At first I thought it was an April Fool's joke.
My friend I'll call Yvonne called me yesterday, urgently asking to come by and tell me about an earth shattering recent event in her family.
I have known her for 15 years. I know her brother, her mom and dad, her sister-in-law and her little nephew.
Her parents have always been weird.
The mother is a domineering, critical type and the dad is a typical engineer type, with a stoic temperament, not much to say and wildly perfectionistic standards.
As a hobby, the mom plays drums for a German Oompah band, and the dad collects guns and likes to fly around in his little Cessna.
They have always been undemonstrative, secretive and emotionally cold to Yvonne and her brother. Forget Yvonne and her brother being raised by wolves, try raised by robots.
Anyway, on Monday her dad somberly told her he has a letter to give her. He said it contained some crucial news about his health. Yvonne immediately thought Alzheimer's or Lou Gherig's disease. She braced herself for the worst.
Two days later, when the shock had subsided a bit, Yvonne brought the letter over to get my take on it.
I held the three pages of small, single-spaced type and began to read. As I read, my jaw dropped and stayed dropped.
Seems her father had finally had enough of the lies and pretending. After 43 years of marriage, he said it was either commit suicide or become the person he was always meant to be.

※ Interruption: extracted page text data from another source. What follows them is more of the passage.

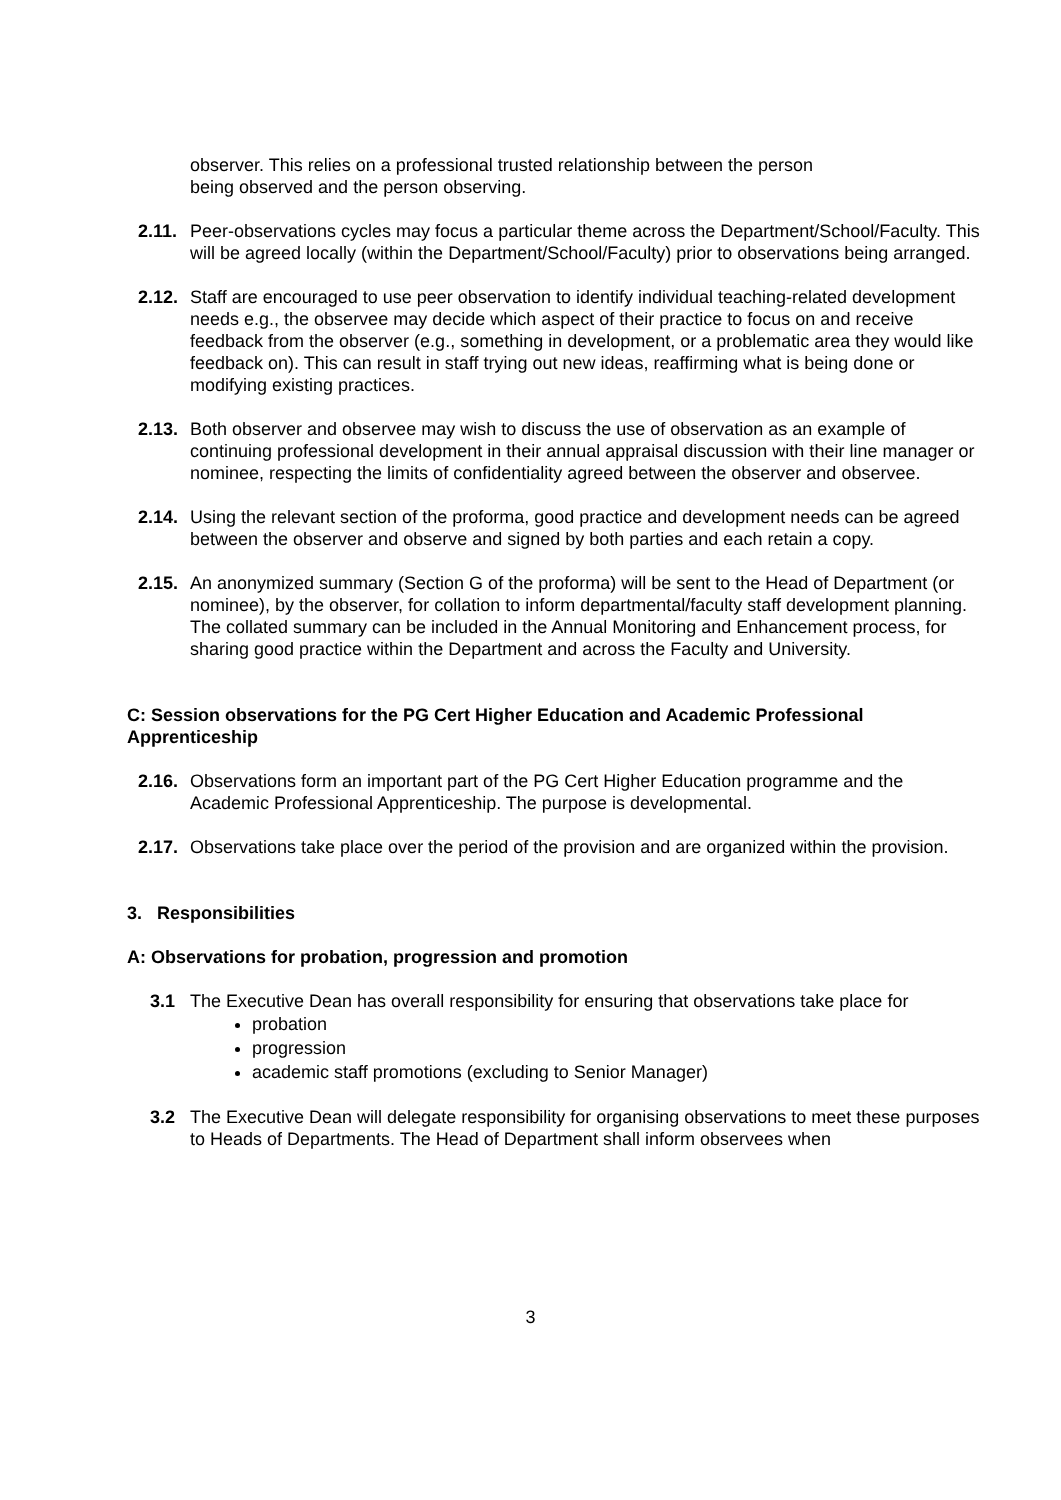observer. This relies on a professional trusted relationship between the person
being observed and the person observing.
2.11.
Peer-observations cycles may focus a particular theme across the Department/School/Faculty. This will be agreed locally (within the Department/School/Faculty) prior to observations being arranged.
2.12.
Staff are encouraged to use peer observation to identify individual teaching-related development needs e.g., the observee may decide which aspect of their practice to focus on and receive feedback from the observer (e.g., something in development, or a problematic area they would like feedback on). This can result in staff trying out new ideas, reaffirming what is being done or modifying existing practices.
2.13.
Both observer and observee may wish to discuss the use of observation as an example of continuing professional development in their annual appraisal discussion with their line manager or nominee, respecting the limits of confidentiality agreed between the observer and observee.
2.14.
Using the relevant section of the proforma, good practice and development needs can be agreed between the observer and observe and signed by both parties and each retain a copy.
2.15.
An anonymized summary (Section G of the proforma) will be sent to the Head of Department (or nominee), by the observer, for collation to inform departmental/faculty staff development planning. The collated summary can be included in the Annual Monitoring and Enhancement process, for sharing good practice within the Department and across the Faculty and University.
C: Session observations for the PG Cert Higher Education and Academic Professional Apprenticeship
2.16.
Observations form an important part of the PG Cert Higher Education programme and the Academic Professional Apprenticeship. The purpose is developmental.
2.17.
Observations take place over the period of the provision and are organized within the provision.
3. Responsibilities
A: Observations for probation, progression and promotion
3.1 The Executive Dean has overall responsibility for ensuring that observations take place for
probation
progression
academic staff promotions (excluding to Senior Manager)
3.2 The Executive Dean will delegate responsibility for organising observations to meet these purposes to Heads of Departments. The Head of Department shall inform observees when
3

He's getting gender reassignment surgery.
Yvonne, always one to seize an opportunity, took that news as the perfect segue into telling her father she was gay.
Needless to say, he was cool about it. So immersed was he in his gender dysphoria, he said he never noticed she was gay. So immersed is he now in his plans to become a woman, the topic of Yvonne's coming out only lasted a few minutes, then it was back to him.

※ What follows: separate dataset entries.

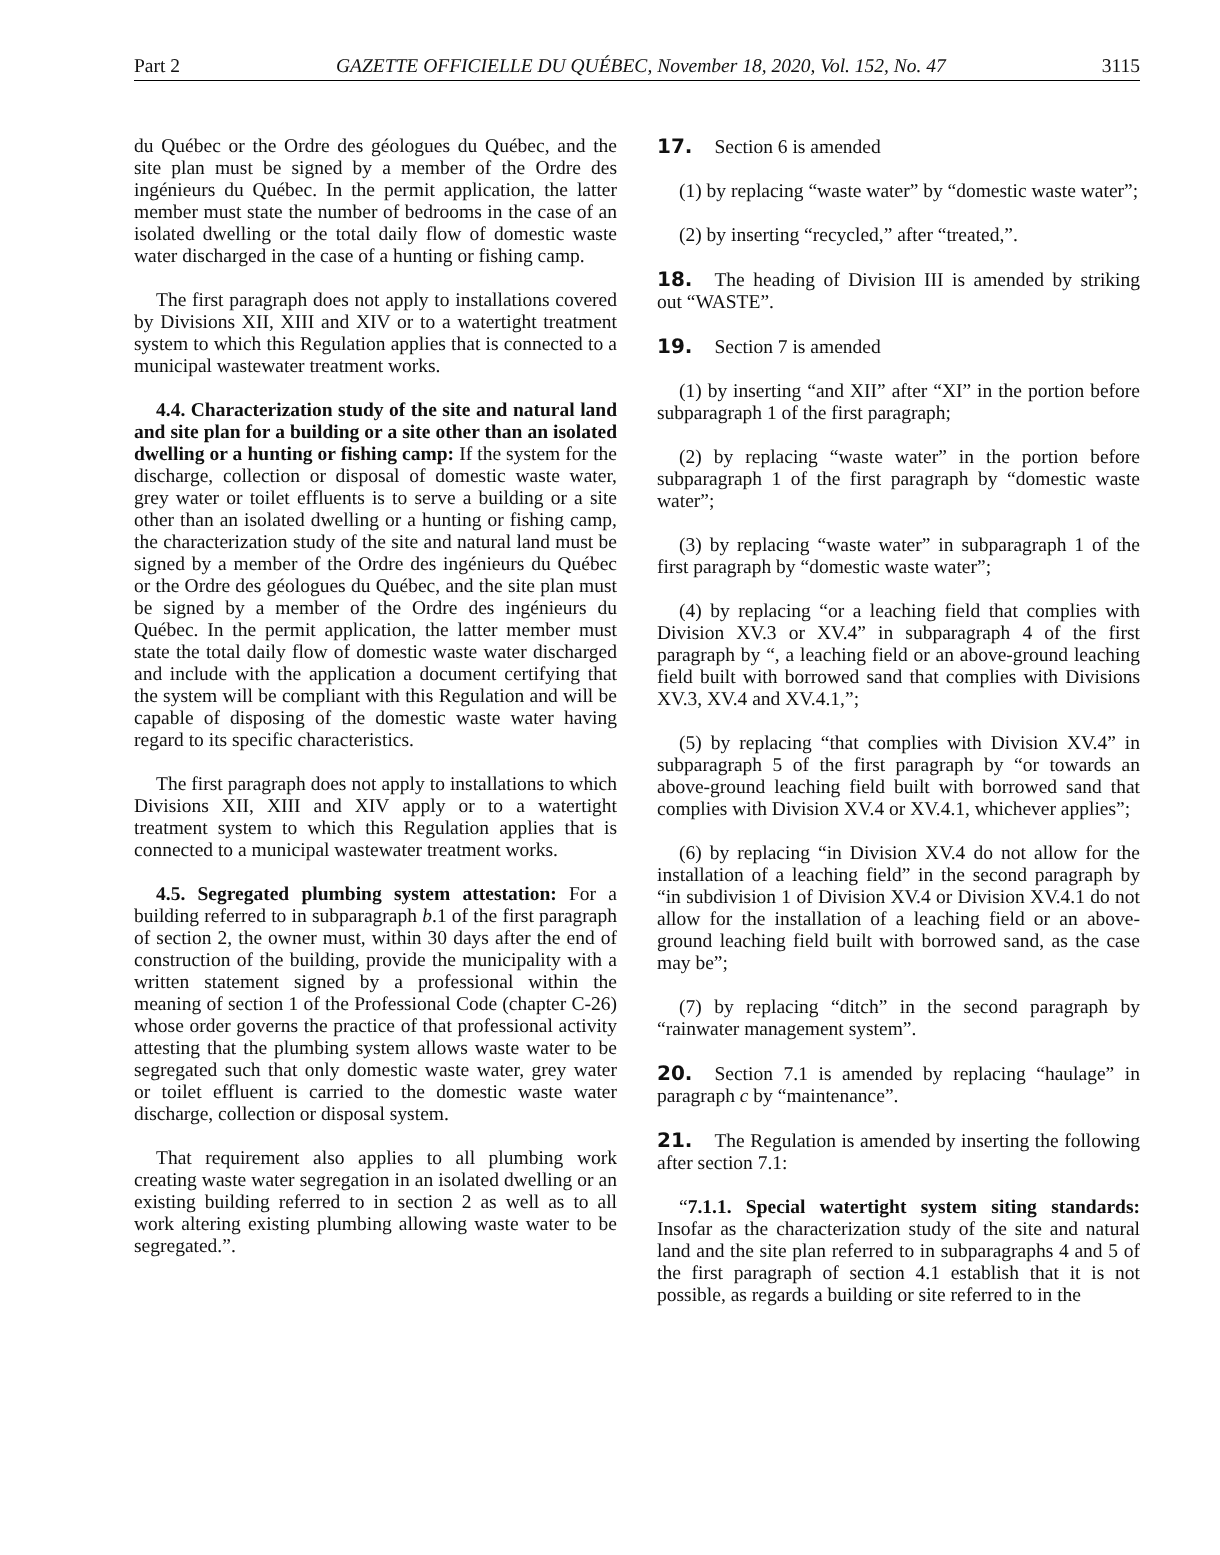Part 2 GAZETTE OFFICIELLE DU QUÉBEC, November 18, 2020, Vol. 152, No. 47 3115
du Québec or the Ordre des géologues du Québec, and the site plan must be signed by a member of the Ordre des ingénieurs du Québec. In the permit application, the latter member must state the number of bedrooms in the case of an isolated dwelling or the total daily flow of domestic waste water discharged in the case of a hunting or fishing camp.
The first paragraph does not apply to installations covered by Divisions XII, XIII and XIV or to a watertight treatment system to which this Regulation applies that is connected to a municipal wastewater treatment works.
4.4. Characterization study of the site and natural land and site plan for a building or a site other than an isolated dwelling or a hunting or fishing camp: If the system for the discharge, collection or disposal of domestic waste water, grey water or toilet effluents is to serve a building or a site other than an isolated dwelling or a hunting or fishing camp, the characterization study of the site and natural land must be signed by a member of the Ordre des ingénieurs du Québec or the Ordre des géologues du Québec, and the site plan must be signed by a member of the Ordre des ingénieurs du Québec. In the permit application, the latter member must state the total daily flow of domestic waste water discharged and include with the application a document certifying that the system will be compliant with this Regulation and will be capable of disposing of the domestic waste water having regard to its specific characteristics.
The first paragraph does not apply to installations to which Divisions XII, XIII and XIV apply or to a watertight treatment system to which this Regulation applies that is connected to a municipal wastewater treatment works.
4.5. Segregated plumbing system attestation: For a building referred to in subparagraph b.1 of the first paragraph of section 2, the owner must, within 30 days after the end of construction of the building, provide the municipality with a written statement signed by a professional within the meaning of section 1 of the Professional Code (chapter C-26) whose order governs the practice of that professional activity attesting that the plumbing system allows waste water to be segregated such that only domestic waste water, grey water or toilet effluent is carried to the domestic waste water discharge, collection or disposal system.
That requirement also applies to all plumbing work creating waste water segregation in an isolated dwelling or an existing building referred to in section 2 as well as to all work altering existing plumbing allowing waste water to be segregated.”.
17. Section 6 is amended
(1) by replacing “waste water” by “domestic waste water”;
(2) by inserting “recycled,” after “treated,”.
18. The heading of Division III is amended by striking out “WASTE”.
19. Section 7 is amended
(1) by inserting “and XII” after “XI” in the portion before subparagraph 1 of the first paragraph;
(2) by replacing “waste water” in the portion before subparagraph 1 of the first paragraph by “domestic waste water”;
(3) by replacing “waste water” in subparagraph 1 of the first paragraph by “domestic waste water”;
(4) by replacing “or a leaching field that complies with Division XV.3 or XV.4” in subparagraph 4 of the first paragraph by “, a leaching field or an above-ground leaching field built with borrowed sand that complies with Divisions XV.3, XV.4 and XV.4.1,”;
(5) by replacing “that complies with Division XV.4” in subparagraph 5 of the first paragraph by “or towards an above-ground leaching field built with borrowed sand that complies with Division XV.4 or XV.4.1, whichever applies”;
(6) by replacing “in Division XV.4 do not allow for the installation of a leaching field” in the second paragraph by “in subdivision 1 of Division XV.4 or Division XV.4.1 do not allow for the installation of a leaching field or an above-ground leaching field built with borrowed sand, as the case may be”;
(7) by replacing “ditch” in the second paragraph by “rainwater management system”.
20. Section 7.1 is amended by replacing “haulage” in paragraph c by “maintenance”.
21. The Regulation is amended by inserting the following after section 7.1:
“7.1.1. Special watertight system siting standards: Insofar as the characterization study of the site and natural land and the site plan referred to in subparagraphs 4 and 5 of the first paragraph of section 4.1 establish that it is not possible, as regards a building or site referred to in the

Yvonne was delighted with the reprieve. She'd always expected to be disowned if she came out to him. Ha.
Her mother knows of her father's true desire, and she has known since Yvonne was an infant. Yvonne's brother knows too; he caught his father in drag several years ago.
So now the secret is out.
The father has been taking female hormones for a while now, so he's ready to start verbally exploring these new things he's noticing called emotions and feelings.

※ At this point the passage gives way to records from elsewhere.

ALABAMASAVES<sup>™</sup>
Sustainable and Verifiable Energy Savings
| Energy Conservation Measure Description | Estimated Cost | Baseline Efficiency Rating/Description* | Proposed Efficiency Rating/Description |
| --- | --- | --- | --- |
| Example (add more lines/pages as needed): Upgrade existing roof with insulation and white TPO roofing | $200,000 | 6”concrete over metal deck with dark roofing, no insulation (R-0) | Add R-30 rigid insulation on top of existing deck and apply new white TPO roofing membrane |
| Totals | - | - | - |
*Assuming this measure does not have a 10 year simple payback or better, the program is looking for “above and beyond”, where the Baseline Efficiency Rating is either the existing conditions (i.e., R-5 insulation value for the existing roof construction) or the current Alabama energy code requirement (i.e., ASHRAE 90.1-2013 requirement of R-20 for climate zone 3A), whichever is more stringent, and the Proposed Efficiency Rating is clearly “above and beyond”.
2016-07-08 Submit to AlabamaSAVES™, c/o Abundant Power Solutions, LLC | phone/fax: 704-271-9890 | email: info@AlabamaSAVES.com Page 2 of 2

The mother and brother are horrified. They don't want the dad rocking the boat. They think if the topic is not mentioned, it'll go away.
Yvonne knows better.
Meanwhile, the father is just giddy about his new ladies' group, 40 local men wanting to become women, who attend meetings in full drag.
I haven't seen him in drag, but I suspect it'll take a lot of makeup to go from a he to a she with that dude.
Yvonne thinks the whole thing is kind of cool, but she's dreading her mother's inevitable meltdown.
The mother hates change of any kind. If she lets it, this change will be her Waterloo.
The father's letter was heavy on scientific data and skimpy on personal details, but I could sense how excited he was to have made the decision to come out.
I knew Yvonne was counting on me for a sensible, calm, reassuring reaction.
I could only think of one suitable thing to say once I had finished the letter.
I looked at her, drew in a deep breath and said, "Hey, can I go with you to the next Thanksgiving Dinner at your parent's house?"
She looked at me and without skipping a beat, said, "Better bring some extra wine."